Fix we used: stable shims in ~/.local/bin for openclaw and codex.
2) KOL monitor still showing up under Chief
Cause: stale job config and/or missing delivery.accountId.
Fix: patch job routing so both are explicit:
agentId=koldelivery.accountId=kol
3) Delegation looked correct but was fake
Cause: orchestration prompt allowed simulation and runtime defaulted to main.
Fix: enforce explicit agent spawn and verify session keys.
4) Handoff protocol bypass
Cause: old prompts did not require handoff metadata.
Fix: fail-closed behavior and mandatory handoff_id.
5) Restart noise created false alarms
Symptom: temporary websocket close (1006) right after restart.
Fix: wait for gateway probe to return OK before declaring failure.
If You Want to Reproduce This, Don’t Manually Click Through Everything
Use a coding agent (Claude Code, Codex, etc.) and give it a clear contract:
- Plan migration in phases with rollback points.
- Backup config before each write.
- Create isolated identity packs per agent.
- Set explicit channel/account bindings.
- Migrate cron ownership and delivery account IDs.

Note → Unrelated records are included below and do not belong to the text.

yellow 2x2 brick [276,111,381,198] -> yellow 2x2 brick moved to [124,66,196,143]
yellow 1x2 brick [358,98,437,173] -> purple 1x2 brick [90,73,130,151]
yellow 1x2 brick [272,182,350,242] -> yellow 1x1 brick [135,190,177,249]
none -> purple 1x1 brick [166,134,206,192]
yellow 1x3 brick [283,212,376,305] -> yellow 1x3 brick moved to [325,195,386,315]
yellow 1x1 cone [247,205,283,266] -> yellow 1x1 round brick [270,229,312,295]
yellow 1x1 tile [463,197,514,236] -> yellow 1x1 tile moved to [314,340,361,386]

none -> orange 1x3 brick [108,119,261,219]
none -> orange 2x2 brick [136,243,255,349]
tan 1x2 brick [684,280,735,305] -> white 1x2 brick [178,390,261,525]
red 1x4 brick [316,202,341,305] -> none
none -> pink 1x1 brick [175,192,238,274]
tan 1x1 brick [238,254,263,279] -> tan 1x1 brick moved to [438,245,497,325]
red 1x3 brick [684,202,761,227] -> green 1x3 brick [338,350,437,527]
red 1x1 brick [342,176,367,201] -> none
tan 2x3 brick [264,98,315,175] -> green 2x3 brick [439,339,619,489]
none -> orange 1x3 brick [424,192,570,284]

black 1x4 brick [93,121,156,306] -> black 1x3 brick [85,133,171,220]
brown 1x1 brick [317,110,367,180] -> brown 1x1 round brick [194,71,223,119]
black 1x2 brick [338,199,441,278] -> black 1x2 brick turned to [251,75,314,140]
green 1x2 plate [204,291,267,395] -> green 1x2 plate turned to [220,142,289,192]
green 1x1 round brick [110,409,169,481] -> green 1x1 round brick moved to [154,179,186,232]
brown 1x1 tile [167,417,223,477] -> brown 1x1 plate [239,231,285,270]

- Prove delegation with artifacts and session-key evidence.
- Run one end-to-end orchestration test and produce an audit report.
If the agent cannot produce evidence artifacts, treat the migration as incomplete.
Closing
The shift from one agent to many is not a tooling problem. It is an operating model problem.
What worked for us was:
- clear hierarchy
- isolated context
- explicit routing
- hard delegation contracts
- evidence-based testing
That gave us specialist depth without losing the reliability of the original setup.